Best mode is one of three related but distinct requirements in § 112(a) — written description, enablement, and best mode: WRITTEN DESCRIPTION: the specification must describe the invention in sufficient detail to show the inventor actually possessed the claimed invention at the time of filing; asks: does the specification show the inventor had the complete invention?; ENABLEMENT: the specification must teach a person of ordinary skill in the art how to make and use the full scope of the claimed invention without undue experimentation; asks: can a skilled artisan make and use the invention from the disclosure?; BEST MODE: the specification must disclose the inventor's preferred way of practicing the invention; asks: did the inventor disclose the BEST way they knew, not just any way?; OVERLAP: the three requirements can overlap: a specification that enables the invention but conceals the best mode satisfies enablement but not best mode; a specification that discloses the best mode may still fail enablement if it doesn't teach a skilled artisan how to practice the full claim scope; BEST MODE AND ENABLEMENT — KEY DIFFERENCE: enablement focuses on what a skilled artisan needs to practice the invention; best mode focuses on what the inventor believed was the optimal way; an inventor can satisfy enablement without satisfying best mode (if they disclose enough to enable but conceal the optimal implementation); Amgen v.
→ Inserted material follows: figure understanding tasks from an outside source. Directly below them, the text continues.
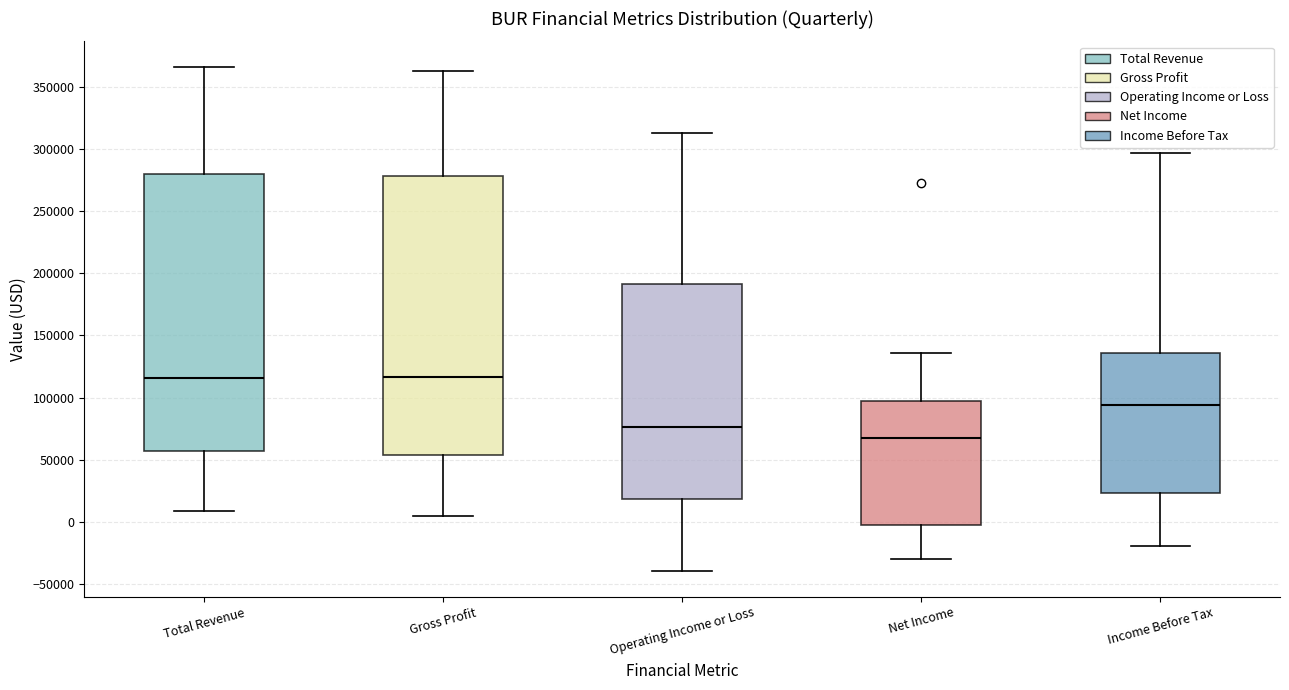

Where does the lower whisker of the box for Gross Profit end on the y-axis? The values are not printed on the chart, so give them approximately, as read against the axis.

5000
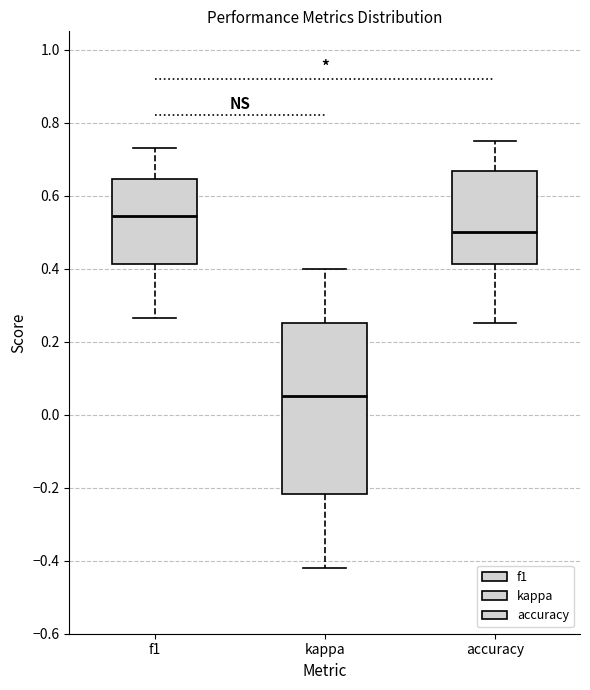

Reading left to right, transcribe this box plot: for each box, give where its median line is, the range the box spans, and where its two whiskers end, as read against the y-axis. The values are not printed on the chart, so give them approximately, as read against the axis.

f1: median 0.54, box 0.42 to 0.64, whiskers 0.26 to 0.72
kappa: median 0.06, box -0.22 to 0.26, whiskers -0.42 to 0.40
accuracy: median 0.50, box 0.42 to 0.66, whiskers 0.26 to 0.76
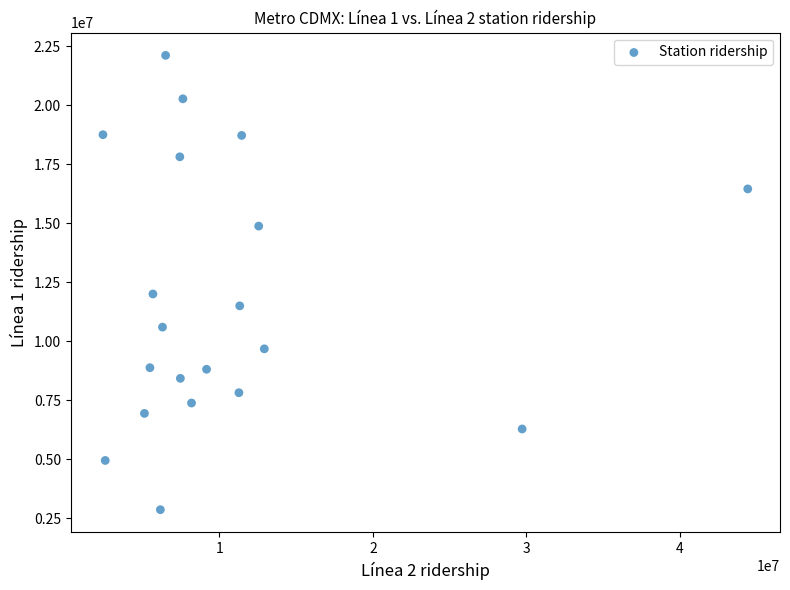

What is the range of X values (max minus min)?

42015163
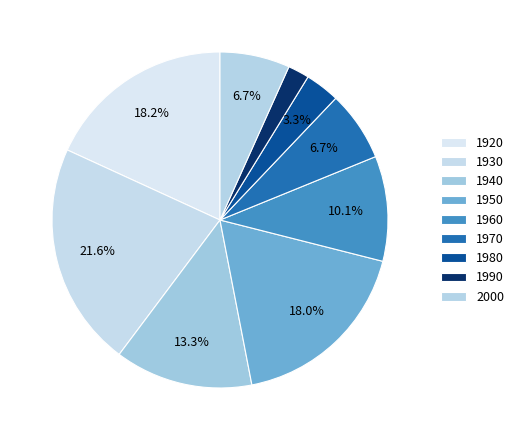

How many segments does this pie chart have?

9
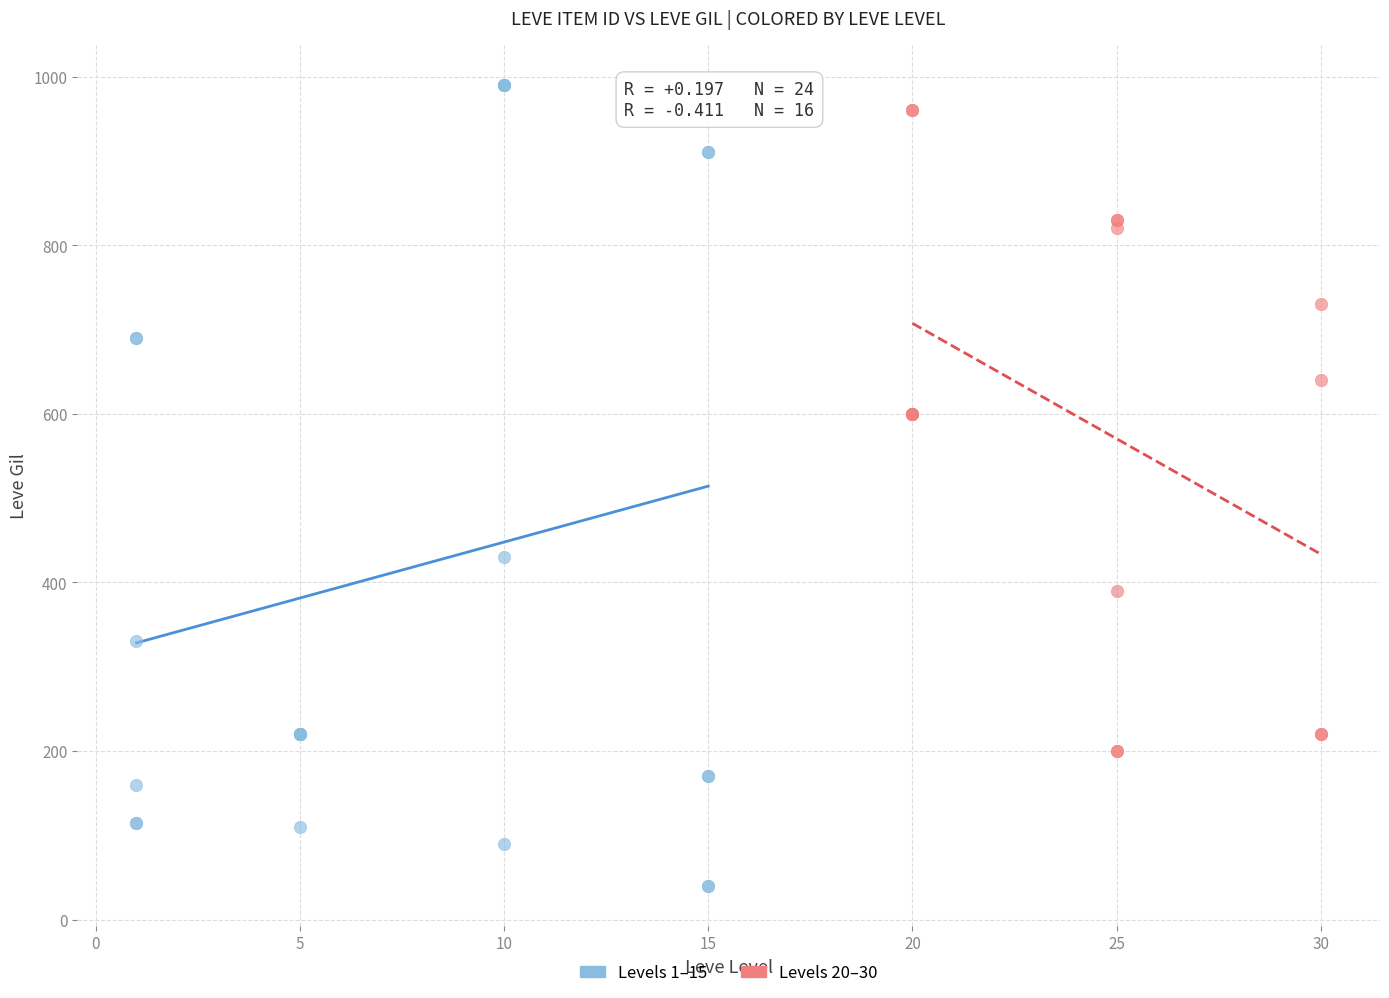

What are all the series names shown in the legend?

Levels 1–15, Levels 20–30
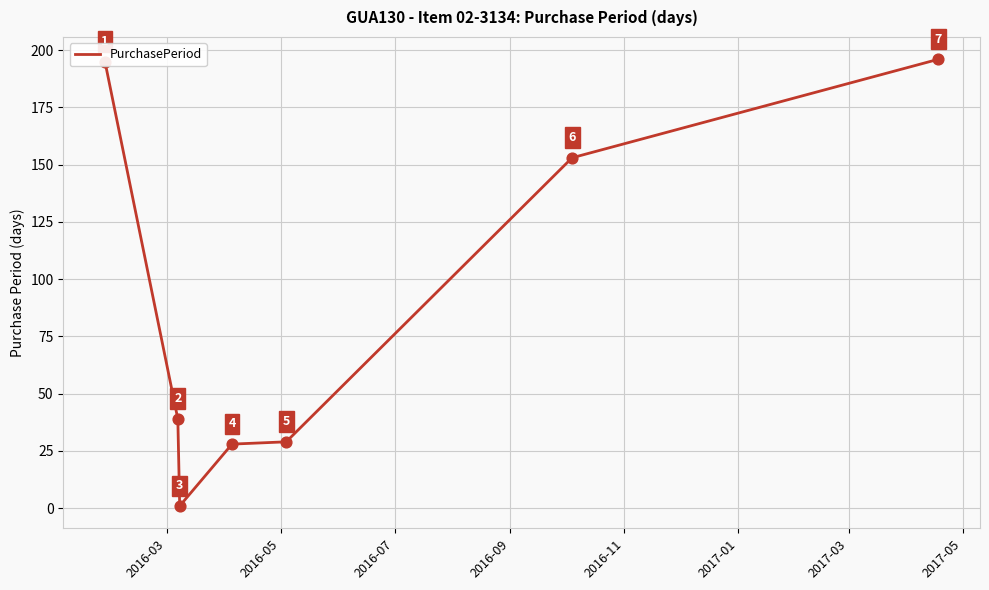

What is the average value?

92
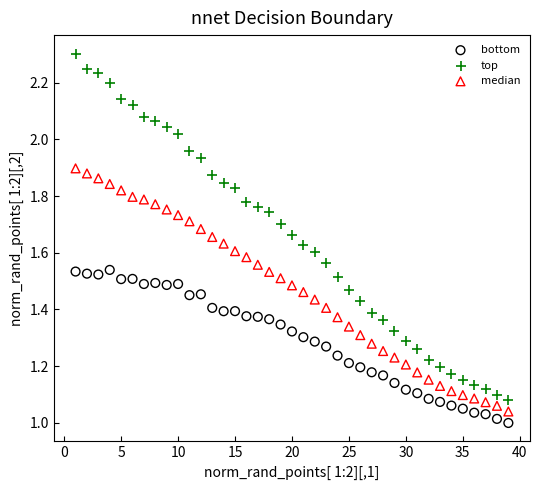

Across all data points, what is the range of X values (max minus min)?

38.0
Sanofi (S.Ct. 2023): reinforced the full-scope enablement requirement; Amgen's genus antibody claims required enablement of the full scope — related to best mode analysis in that broad claims require broad disclosure.
What should patent drafters do to comply with the best mode requirement?
Best practice guidance for satisfying the best mode requirement during prosecution and in anticipation of post-grant challenges: INTERVIEW THE INVENTORS: the most important step; specifically ask inventors: 'What is the best way you currently know to practice the invention?'; 'Have you tested different approaches and found one to be superior?'; 'Are there specific materials, suppliers, conditions, or processes you prefer?'; DISCLOSE SPECIFIC PREFERRED EMBODIMENTS: include specific preferred examples in the specification with actual conditions, materials, and parameters used by the inventors; don't abstract away specific information that the inventor knows to be optimal; disclose preferred suppliers, preferred commercial grades, preferred specific conditions; AVOID 'GENERIC DESCRIPTION OF PREFERRED': describing only 'preferred ranges' or 'preferred materials categories' without the specific preference may fail best mode if the inventor actually has a specific preference within that range; TIMING: best mode is assessed as of the FILING DATE; at the time of filing, include all known best modes; later developments are not required to be added (though they may be relevant to continuation applications); UPDATING IN CONTINUATIONS: if an inventor later develops an improved best mode, the continuation or CIP application should disclose the new best mode; INTERNATIONAL APPLICATIONS: foreign patent offices (EPO, JPO) have different disclosure requirements; under the EPC, there is no best mode requirement, but the EP specification must still enable the full claim scope; under PCT, the best mode requirement applies based on the applicable national law.